Brent Trades $76, WTI Nears $72 Amid Supply Cuts
By Adedapo Adesanya
Brent crude jumped by 40 cents or 0.5 per cent to $76.65 per barrel on Wednesday, and the US West Texas Intermediate (WTI) crude gained $2 or 2.9 per cent to sell at $71.79 per barrel after the market resumed from the Independence Day holiday.
There was no WTI settlement on Tuesday because of the US holiday, so trade yesterday had a catching up with Brent’s gains the previous day.
According to Reuters, both benchmarks hit their highest level in nearly two weeks during Wednesday’s session.
Saudi Arabia, the world’s biggest crude exporter, on Monday, said it would extend its voluntary output cut of 1 million barrels per day to August.
It was later joined by Russia and Algeria, which lowered their August output and export levels by 500,000 barrels per day and 20,000 barrels per day, respectively.
To affirm this, Saudi energy minister Prince Abdulaziz bin Salman said in the midweek session that Russia-Saudi oil cooperation is still going strong as part of the Organisation of the Petroleum Exporting Countries and its allies, OPEC+.
He said they will do “whatever necessary” to support the market.
“Part of what we have done (on Monday) with the help of our colleagues from Russia was also to mitigate the cynical side of the spectators on what is going on between Saudi and Russia on that specific matter,” Prince Abdulaziz said.
“It is quite telling seeing us on Monday coming out with not only our (oil cut) extension… but also with validation from the Russian side,” he added.
Meanwhile, Morgan Stanley lowered its oil price forecasts, predicting a market surplus in the first half of 2024, with non-OPEC supply growing faster than demand next year.
Recent surveys have shown a slump in global factory activity, reflecting sluggish demand in China and Europe.
In the eurozone, manufacturing contracted faster than initially thought, as persistent policy tightening by the European Central Bank (ECB) squeezed finances, and in Britain, the pace of decline steepened as optimism faded.
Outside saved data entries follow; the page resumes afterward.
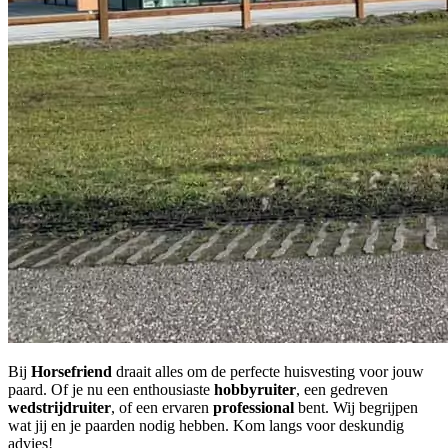
Bij
Horsefriend
draait alles om de perfecte huisvesting voor jouw
paard. Of je nu een enthousiaste
hobbyruiter
, een gedreven
wedstrijdruiter
, of een ervaren
professional
bent. Wij begrijpen
wat jij en je paarden nodig hebben. Kom langs voor deskundig
advies!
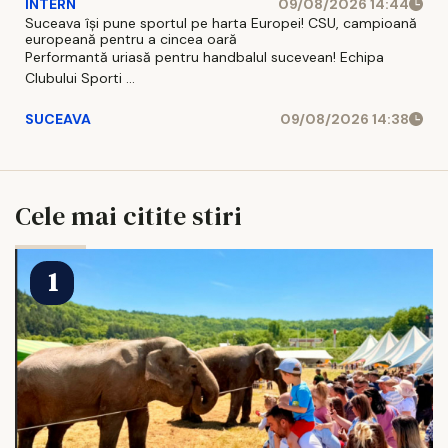
INTERN
09/08/2026 14:44
Suceava își pune sportul pe harta Europei! CSU, campioană
europeană pentru a cincea oară
Performantă uriasă pentru handbalul sucevean! Echipa
Clubului Sporti ...
SUCEAVA
09/08/2026 14:38
Cele mai citite stiri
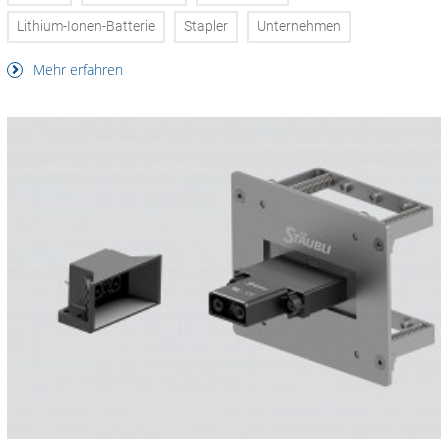
Lithium-Ionen-Batterie
Stapler
Unternehmen
Mehr erfahren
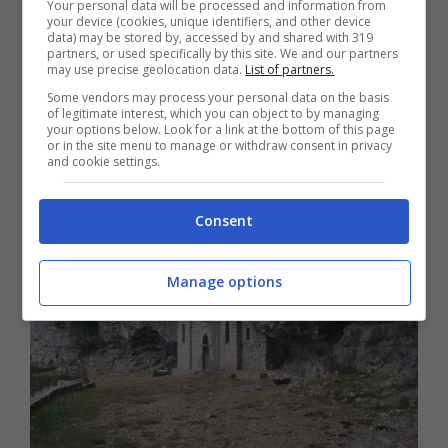
Your personal data will be processed and information from
pellegrinaggio a piedi da Cellole fino
your device (cookies, unique identifiers, and other device
data) may be stored by, accessed by and shared with 319
alla Madonna della Civita
partners, or used specifically by this site. We and our partners
may use precise geolocation data.
List of partners.
9 Settembre 2016
Some vendors may process your personal data on the basis
of legitimate interest, which you can object to by managing
your options below. Look for a link at the bottom of this page
or in the site menu to manage or withdraw consent in privacy
and cookie settings.
Consent
Manage options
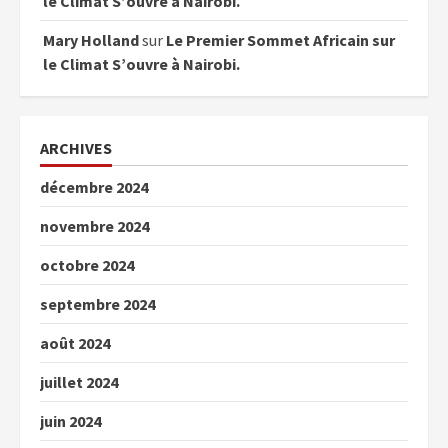
le Climat S’ouvre à Nairobi.
Mary Holland
sur
Le Premier Sommet Africain sur
le Climat S’ouvre à Nairobi.
ARCHIVES
décembre 2024
novembre 2024
octobre 2024
septembre 2024
août 2024
juillet 2024
juin 2024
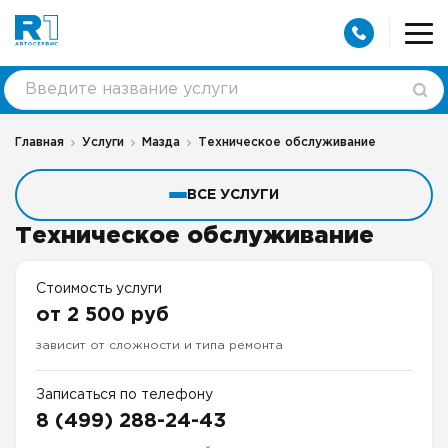
Главная
Услуги
Мазда
Техническое обслуживание
ВСЕ УСЛУГИ
Техническое обслуживание
Стоимость услуги
от 2 500 руб
зависит от сложности и типа ремонта
Записаться по телефону
8 (499) 288-24-43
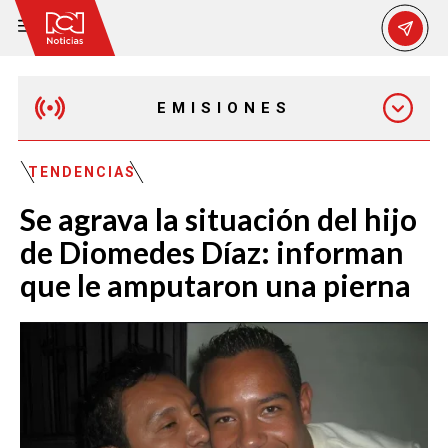
EMISIONES
EMISIÓN 12:30 PM
TENDENCIAS
Se agrava la situación del hijo
EMISIÓN 7:00 PM
de Diomedes Díaz: informan
que le amputaron una pierna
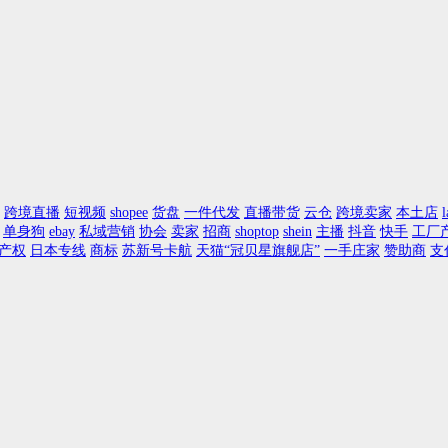
跨境直播
短视频
shopee
货盘
一件代发
直播带货
云仓
跨境卖家
本土店
l
单身狗
ebay
私域营销
协会
卖家
招商
shoptop
shein
主播
抖音
快手
工厂
产权
日本专线
商标
苏新号卡航
天猫“冠贝星旗舰店”
一手庄家
赞助商
支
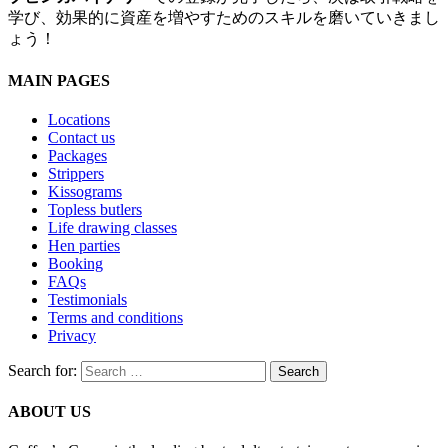
学び、効果的に資産を増やすためのスキルを磨いていきまし
ょう！
MAIN PAGES
Locations
Contact us
Packages
Strippers
Kissograms
Topless butlers
Life drawing classes
Hen parties
Booking
FAQs
Testimonials
Terms and conditions
Privacy
Search for:
ABOUT US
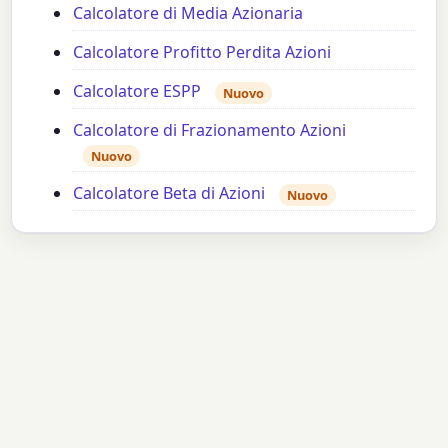
Calcolatore di Media Azionaria
Calcolatore Profitto Perdita Azioni
Calcolatore ESPP
Nuovo
Calcolatore di Frazionamento Azioni
Nuovo
Calcolatore Beta di Azioni
Nuovo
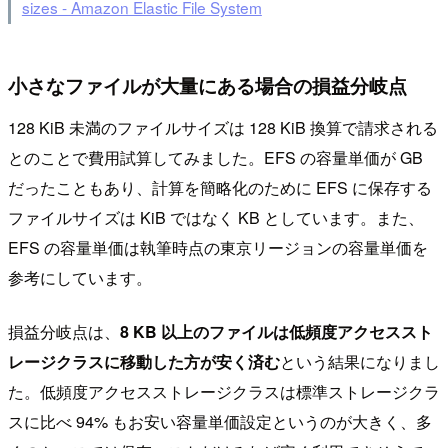
sizes - Amazon Elastic File System
小さなファイルが大量にある場合の損益分岐点
128 KiB 未満のファイルサイズは 128 KiB 換算で請求される
とのことで費用試算してみました。EFS の容量単価が GB
だったこともあり、計算を簡略化のために EFS に保存する
ファイルサイズは KiB ではなく KB としています。また、
EFS の容量単価は執筆時点の東京リージョンの容量単価を
参考にしています。
損益分岐点は、
8 KB 以上のファイルは低頻度アクセススト
レージクラスに移動した方が安く済む
という結果になりまし
た。低頻度アクセスストレージクラスは標準ストレージクラ
スに比べ 94% もお安い容量単価設定というのが大きく、多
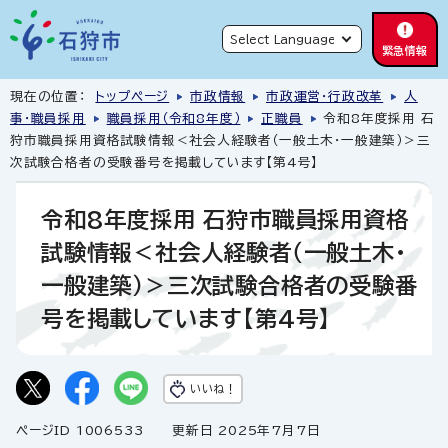
緊急情報
現在の位置：
トップページ
市政情報
市政運営・行政改革
人
事・職員採用
職員採用（令和8年度）
正職員
令和8年度採用 石
狩市職員採用資格試験情報＜社会人経験者（一般土木・一般建築）＞三
次試験合格者の受験番号を掲載しています【第4号】
令和8年度採用 石狩市職員採用資格
試験情報＜社会人経験者（一般土木・
一般建築）＞三次試験合格者の受験番
号を掲載しています【第4号】
いいね！
ページID 1006533
更新日 2025年7月7日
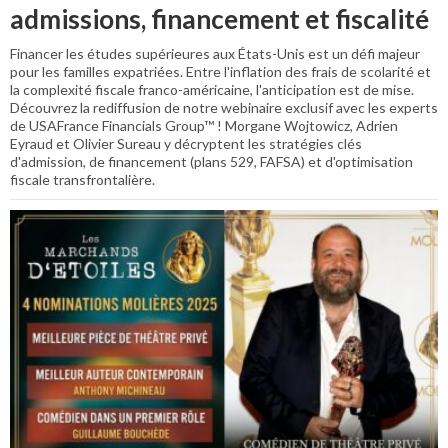
admissions, financement et fiscalité
Financer les études supérieures aux États-Unis est un défi majeur
pour les familles expatriées. Entre l'inflation des frais de scolarité et
la complexité fiscale franco-américaine, l'anticipation est de mise.
Découvrez la rediffusion de notre webinaire exclusif avec les experts
de USAFrance Financials Group™ ! Morgane Wojtowicz, Adrien
Eyraud et Olivier Sureau y décryptent les stratégies clés
d'admission, de financement (plans 529, FAFSA) et d'optimisation
fiscale transfrontalière.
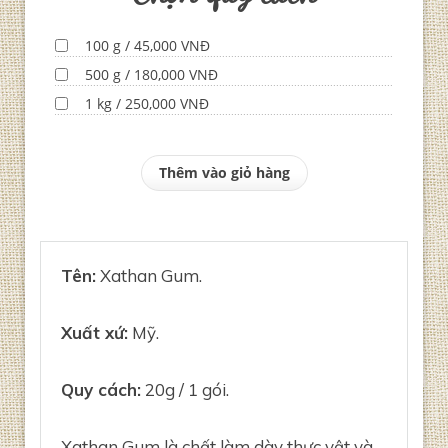
100 g / 45,000 VNĐ
500 g / 180,000 VNĐ
1 kg / 250,000 VNĐ
Thêm vào giỏ hàng
Tên:
Xathan Gum.
Xuất xứ:
Mỹ.
Quy cách:
20g / 1 gói.
Xathan Gum là chất làm dày thực vật và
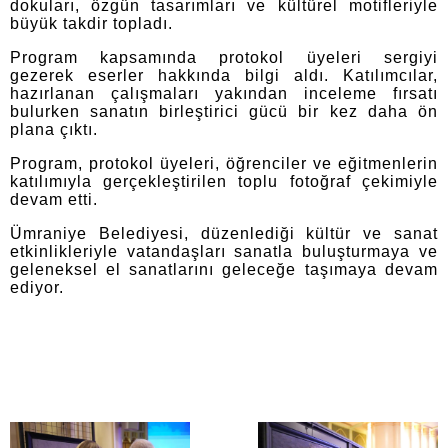
dokuları, özgün tasarımları ve kültürel motifleriyle
büyük takdir topladı.
Program kapsamında protokol üyeleri sergiyi
gezerek eserler hakkında bilgi aldı. Katılımcılar,
hazırlanan çalışmaları yakından inceleme fırsatı
bulurken sanatın birleştirici gücü bir kez daha ön
plana çıktı.
Program, protokol üyeleri, öğrenciler ve eğitmenlerin
katılımıyla gerçekleştirilen toplu fotoğraf çekimiyle
devam etti.
Ümraniye Belediyesi, düzenlediği kültür ve sanat
etkinlikleriyle vatandaşları sanatla buluşturmaya ve
geleneksel el sanatlarını geleceğe taşımaya devam
ediyor.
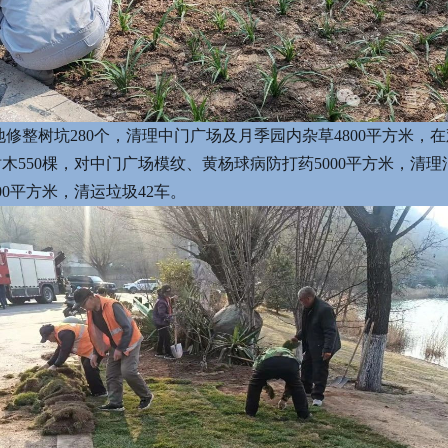
地修整树坑280个，清理中门广场及月季园内杂草4800平方米，
木550棵，对中门广场模纹、黄杨球病防打药5000平方米，清
0平方米，清运垃圾42车。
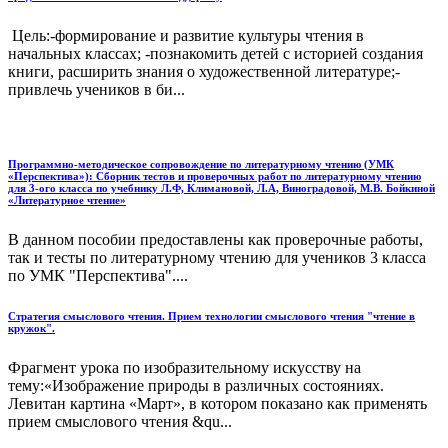
Цель:-формирование и развитие культуры чтения в
начальных классах; -познакомить детей с историей создания
книги, расширить знания о художественной литературе;-
привлечь учеников в би...
Программно-методическое сопровождение по литературному чтению (УМК
«Перспектива»): Сборник тестов и проверочных работ по литературному чтению
для 3-ого класса по учебнику Л.Ф, Климановой, Л.А, Виноградовой, М.В. Бойкиной
«Литературное чтение»
В данном пособии предоставлены как проверочные работы,
так и тесты по литературному чтению для учеников 3 класса
по УМК "Перспектива"....
Стратегия смыслового чтения. Прием технологии смыслового чтения "чтение в
кружок".
Фрагмент урока по изобразительному искусству на
тему:«Изображение природы в различных состояниях.
Левитан картина «Март», в котором показано как применять
прием смыслового чтения &qu...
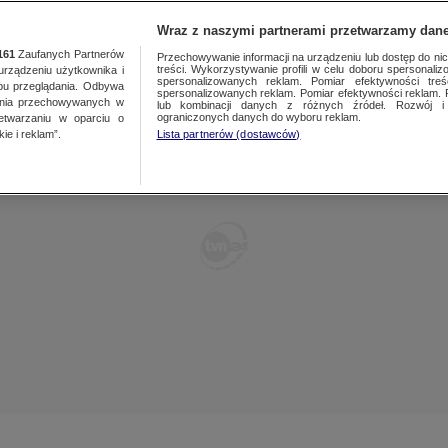
TY
FAKTY PO FAKTACH
FAKTY O ŚWIECIE
Wraz z naszymi partnerami przetwarzamy dane
161
Zaufanych Partnerów
Przechowywanie informacji na urządzeniu lub dostęp do nich.
treści. Wykorzystywanie profili w celu doboru spersonalizo
ządzeniu użytkownika i
spersonalizowanych reklam. Pomiar efektywności treś
bu przeglądania. Odbywa
spersonalizowanych reklam. Pomiar efektywności reklam. 
ania przechowywanych w
lub kombinacji danych z różnych źródeł. Rozwój i 
ograniczonych danych do wyboru reklam.
zetwarzaniu w oparciu o
ie i reklam”.
Lista partnerów (dostawców)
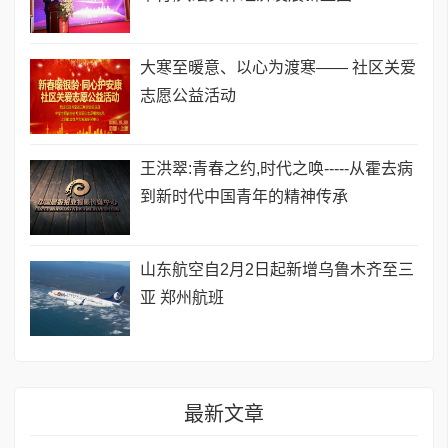
​大寒至暖意、以心为渡寒—— 社区关爱
志愿公益活动
王洪翠:青春之约,时代之唤-----从霍去病
到新时代中国青年的精神传承
山东航空自2月2日起新增乌鲁木齐至三
亚 郑州航班
最新文章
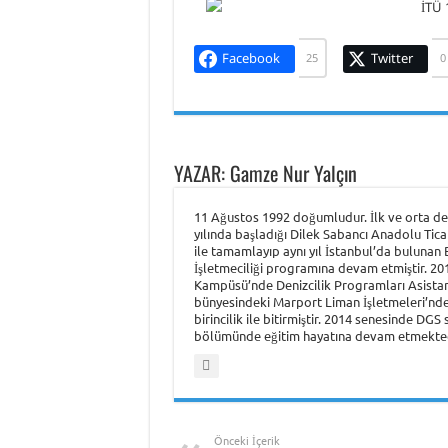
Facebook
Twitter
25
0
YAZAR: Gamze Nur Yalçın
11 Ağustos 1992 doğumludur. İlk ve orta der
yılında başladığı Dilek Sabancı Anadolu Tic
ile tamamlayıp aynı yıl İstanbul’da bulunan
İşletmeciliği programına devam etmiştir. 2012
Kampüsü’nde Denizcilik Programları Asistanl
bünyesindeki Marport Liman İşletmeleri’nde
birincilik ile bitirmiştir. 2014 senesinde DG
bölümünde eğitim hayatına devam etmekted
Önceki İçerik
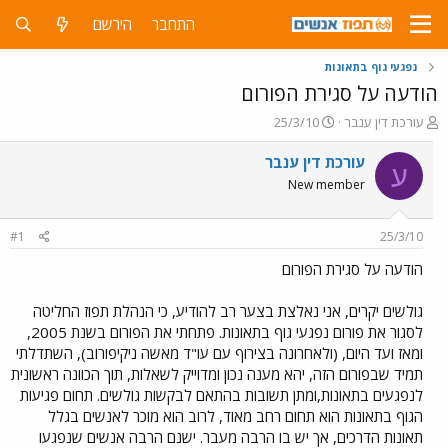
התחבר
הירשם
נפגעי גוף בתאונות
הודעה על סגירת הפורום
פ
פ
עורכת דין ענבר
25/3/10
ו
ו
ת
ר
עורכת דין ענבר
ע
ח
ס
New member
ה
ם
נ
ב
ו
ת
#1
25/3/10
ש
א
א
ר
הודעה על סגירת הפורום
י
ך
גולשים יקרים, אני נאלצת בצער רב להודיע, כי הנהלת תפוז החליטה
לסגור את פורום נפגעי גוף בתאונות. פתחתי את הפורום בשנת 2005,
ומאז ועד היום, (ולאחרונה בצירוף עם עו"ד מאשה ניקיפורוב), השתדלתי
תמיד שבפורום הזה, יהא מענה נכון ומדוייק לשאלות, תוך הכוונה ראשונית
לנפגעים בתאונות,ומתן תשובות בהתאם לבקשות גולשים. תחום פגיעות
הגוף בתאונות הוא תחום רחב מאוד, לרוב הוא מוכר לאנשים בגלל
תאונות הדרכים, אך יש בו הרבה מעבר. ישנם הרבה אנשים שנפגעו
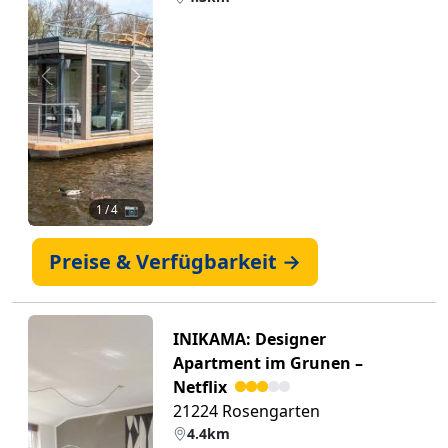
Zurück
Weiter
1
/ 4 📷
Preise & Verfügbarkeit →
INIKAMA: Designer
Apartment im Grunen –
Netflix
21224 Rosengarten
4.4km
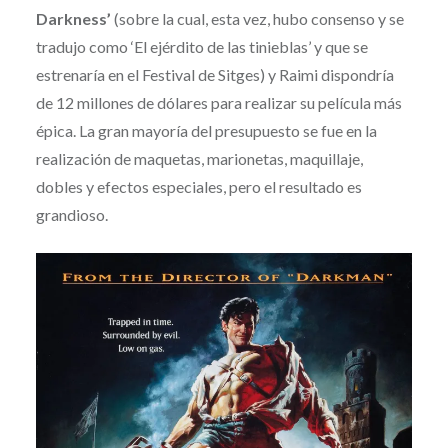
Darkness’
(sobre la cual, esta vez, hubo consenso y se
tradujo como ‘El ejérdito de las tinieblas’ y que se
estrenaría en el Festival de Sitges) y Raimi dispondría
de 12 millones de dólares para realizar su película más
épica. La gran mayoría del presupuesto se fue en la
realización de maquetas, marionetas, maquillaje,
dobles y efectos especiales, pero el resultado es
grandioso.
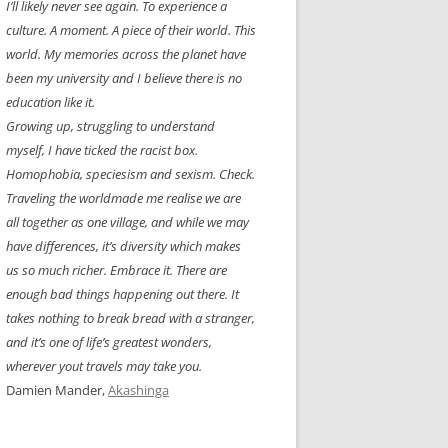
I’ll likely never see again. To experience a
culture. A moment. A piece of their world. This
world. My memories across the planet have
been my university and I believe there is no
education like it.
Growing up, struggling to understand
myself, I have ticked the racist box.
Homophobia, speciesism and sexism. Check.
Traveling the worldmade me realise we are
all together as one village, and while we may
have differences, it’s diversity which makes
us so much richer. Embrace it. There are
enough bad things happening out there. It
takes nothing to break bread with a stranger,
and it’s one of life’s greatest wonders,
wherever yout travels may take you.
Damien Mander,
Akashinga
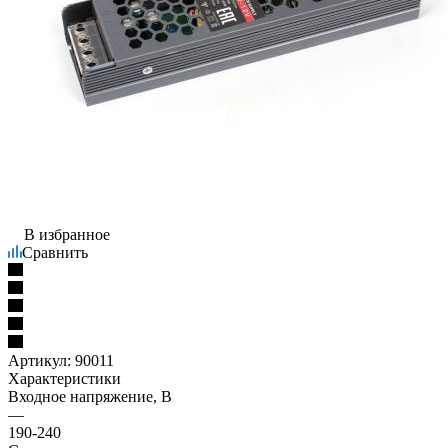
В избранное
Сравнить
Артикул:
90011
Характеристики
Входное напряжение, В
—
190-240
In Asia, factory activity expanded marginally in China, adding to evidence the world’s second-largest economy lost steam in the second quarter.
Market attention is also focused on interest rates, with US and European central banks expected to increase rates further to tame stubbornly high inflation.
Weekly data from the American Petroleum Association (API), followed by government data from the Energy Information Administration (EIA), is expected on Thursday after both were delayed by a day because of the holiday.